According to the few ancient sources, three important archaeological sites are placed in the wider area of Nea Roda. Ancient Sani, which was the colony of Andrians, the Xerxes Canal opened during his campaign to Greece in order to avoid the dangerous sea of Athos and finaly ancient Ouranoupoli (or Ouranopoli), the fortified city founded in the end 14th century B.C. by Alexarchos, brother of Kassandros.
The excavation revealed until 1990, the Xerxes Canal in the narrowest point of the peninsula between Nea Roda and Tripiti, ruins of the fortifications of ancient Ouranoupoli in the area of Nea Roda, but only indications for the ancient Sani. Indeed, ancient Sani, the colony of Andrians in the eastern peninsula of Halkidiki, is another ancient city, the history of which started to unfold in recent years through excavations. Written sources that mention ancient Sani are very few. Reports are mainly found in the work of historians Herodotus, Thucydides and geographer Stravonas. From those, information is found about the location of the city, and its role during the Median and Peloponnesian wars.
The two historians provided valuable information regarding the location of ancient Sani. They both report that it was built on the short hills of the canal, on the narrowest place of Akti, as the peninsula of Mount Athos was called. Further information that it was facing «ες το προς Εύβοιαν πέλαγος», i.e. the western side of the peninsula, provided by Thucydides, led the excavation to the area of Tripiti, beside the southern entrance of the canal. Despite finding its location, only a few data of its history exist. We do not know why Andrians founded it, how it was organized and what was its early history. The first clear testimonies appear in the period of the Persian war, when Sani was forced to surrender to Persians and contribute in army and fleet, during the construction of the Xerxes Canal.
Combining all the available historical information and archaeological data, it is known that Sani was a colony of Andrians on the Canal of Akti in the late 7th century B.C. and is located in the area of Tripiti. By examining the motives that led the Andrians into founding a third colony after Akanthos and Stagira in the same area, we conclude in a theory saying that Sani was the first to be founded and Akanthos was next, in order to be closer to the mining area. Or that Sani was built in this specific area in order to have a sea communication to the south, since its position on the western side of Akti, made possible the direct communication to the metropolis and other centers of the era, avoiding the dangerous circumnavigation of Akti.

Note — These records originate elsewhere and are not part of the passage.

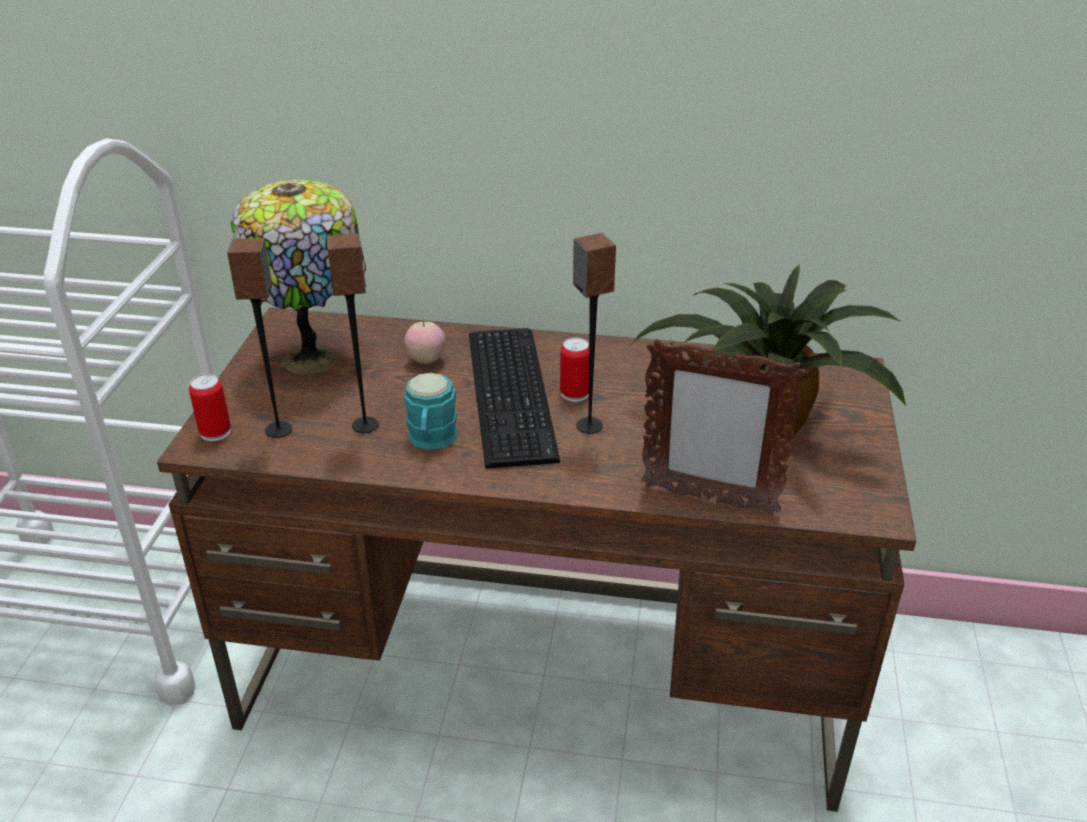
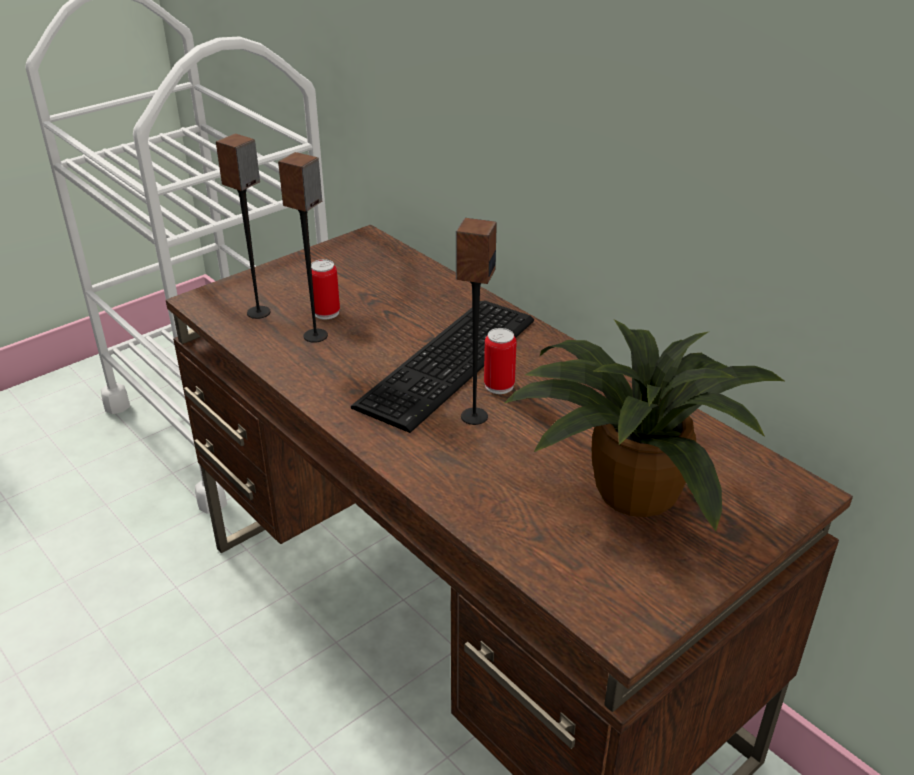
camera: 40 degrees right, 0 degrees up
(215, 432) = (221, 296): can -> can (326, 312)
(314, 359) = (347, 273): table lamp -> none
(426, 360) = (422, 308): apple -> none
(431, 440) = (343, 368): turquoise mug -> none
(708, 499) = (486, 527): picture frame -> none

The exhibitions of the three colonies of Andros in Halkidiki occupy the largest part of the main room of the archaeological museum of Polygyros. Feature funeral gifts from the cemetery of Akanthos, of the archaic until the Hellenistic periods are exhibited. There is an exhibition from ancient Sani, of the three clay parts of the temple of Apollo located in the colony. It is about the three Nikes with written decoration, two in standing position and one “εν γούνασι δρόμου” (i.e. head and torso in forward position, and bent legs on a side view.), dated in the late archaic era.
THE TEMPLE OF APOLLO
Betina Tsigarida, an archaeologist of the 16th Ephorate of Prehistoric and Classic Antiquities, who has spent many years of her professional activities in the wider area of Halkidiki, has been involved with Sani and provides valuable data regarding the temple of Apollo. We are informed that the sanctuary was founded by the residents, of Apollo, probably in the late 6th century B.C. outside the main city. At present day the chapel has been discovered and the excavation continues.
The building has intensive Corinthian influences that suggest close relationships to Corinth, which was a large commercial and artistic center of the period. The founding of the building with the exceptional decoration (similar is only found in the large sanctuaries of south Greece), suggests the great importance of the sanctuary in the area, high levels of culture and living, as well as the economic prosperity of the city during the last decades of the 6th century, few years before the arrival of the Persian expeditionary force.
Up until now, no data for the use of the sanctuary during the 6th century have been found, whereas an inscription of the 5th century B.C. written in Ionic alphabet that was found in the area confirms its existence during that period. Only a few words of the inscription are distinguished, but the characteristic words, holy, public and middle indicate that the inscription was a term, i.e. it stated the boundaries of the sanctuary. It is not known whether the chapel was destroyed or abandoned. According to sources, the area of Sani suffered two great disasters after the Persians. In 423 B.C. by the Spartans and in 348-7 B.C. by the Macedonians. Up until now there is no connection of the destruction or abandonment of the chapel with any of the above events. Alexarchos repaired the building in the late 4th century, when he founded Ouranoupoli. The repair must have been extensive, since it was not limited to the tiling of the roof but also to at least one of the walls in the narrow side.